Parenting Adult Children: How Best to Grow Into This New Stage
You decide to introduce an old friend you ran into at the supermarket to your child, only to realize that they are no longer a child, but a grownup. Where did the time go? Before you know it, traditional milestones fly by like graduating college, starting careers, getting married, having children children, retiring, and more.
If your children are no longer little kids, does this mean you stop being a parent?
Just because your children may stop coming to you for homework help or to give them a ride to their friend’s house does not mean that they still don’t need their parents.
The Challenges of the Parent-Adult Child Relationship:
- Finding common ground without disrespecting boundaries.
- Figuring out how much time to spend together and how to spend it.
- Deciding how much information to give each other.
- Choosing which battles to fight.
- Figuring out what advice to give.
A competitive job market and the pressure to succeed while you are young can change the way emerging adults rely on their parents. Parents may feel offended if their children cannot have long, chatty phone calls with them or come home during the holidays.
Luckily, according to the book When Will My Grown-Up Kid Grow Up?, 75% of parents felt like their current relationship with their adult children has gotten better compared to when their kids were 15. Although they are adults now, they are still your children. They just require a different approach and specific boundaries.
So don’t worry—parents can continue being a source of support to their adult children while still establishing healthy boundaries.
How Do You Set Respectful Boundaries When Parenting Adult Children?
Privacy is the key to helping adults build confidence in making their own decisions and establishing independence. If you feel like your kids are calling you way too much for help or they just are not calling you enough, have a talk with them about it. Remember not to approach the conversation with blame.
Additionally, your grown children do not need to hear the intimate discussions and details that you share with your spouse. Just because they are adults doesn’t mean they need to hear all about your own private life.

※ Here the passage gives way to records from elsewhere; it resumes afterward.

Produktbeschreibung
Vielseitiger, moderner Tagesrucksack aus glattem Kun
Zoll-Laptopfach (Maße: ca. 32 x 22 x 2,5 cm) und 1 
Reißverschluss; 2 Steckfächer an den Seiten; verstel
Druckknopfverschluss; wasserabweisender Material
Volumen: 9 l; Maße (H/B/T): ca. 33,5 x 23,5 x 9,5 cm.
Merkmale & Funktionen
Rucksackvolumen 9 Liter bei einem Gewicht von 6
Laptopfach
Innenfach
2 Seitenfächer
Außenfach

Conversely, don’t be offended if your grown child is trying to be independent. Embrace that independence instead. Let them go off on their own adventures and figure things out for themselves.
The more you stick with these boundaries, the easier it will get.
How To Listen to Adult Children Without Being Nosy
It can be tempting to interrupt when your grown-up child is venting their problems to you. From one adult to another, a parent should not be sticking their nose in where it does not belong. Remember that they may not be asking for advice, they just want someone to listen.
You will have to learn to bite your tongue every once in a while to avoid any tension. Being too quick to fix your grownup children’s problems will not help them learn how to solve problems of their own.
If your child’s behavior is serious, dangerous, or life-threatening, then that is the time to say something to them.
Find Activities That You Both Love To Do
Seeing your children transition to adulthood does not have to be bittersweet. Rather, it’s the next chapter of your lives to look forward to.
Your child is learning that they cannot rely on you all the time like before, and parents need to learn when to take a step back or forward. While there may be battles you cannot avoid as you both adjust to this transition, you can still have fun and figure it out together.
Moving out of the house and having separate lives can make family get-togethers harder. Speak with your kid about any openings in their schedules and try not to pressure them or put any expectations on them. This is their life and schedule, so working out a time that works best mutually is key.
You can continue to do the same things you like to do with your grown kids like going to a baseball game or having a shopping day. These will be both nostalgic moments and an opportunity to create new memories.
You can also use this opportunity to try new, fun, adult-friendly things to do together.
The transition of seeing your kids suddenly becoming adults can be a hard one. Navigating these new rules can be tricky, but it is also rewarding. If you continue to struggle with this transition, speaking to a family therapist can help ease the tension and prevent any hard feelings.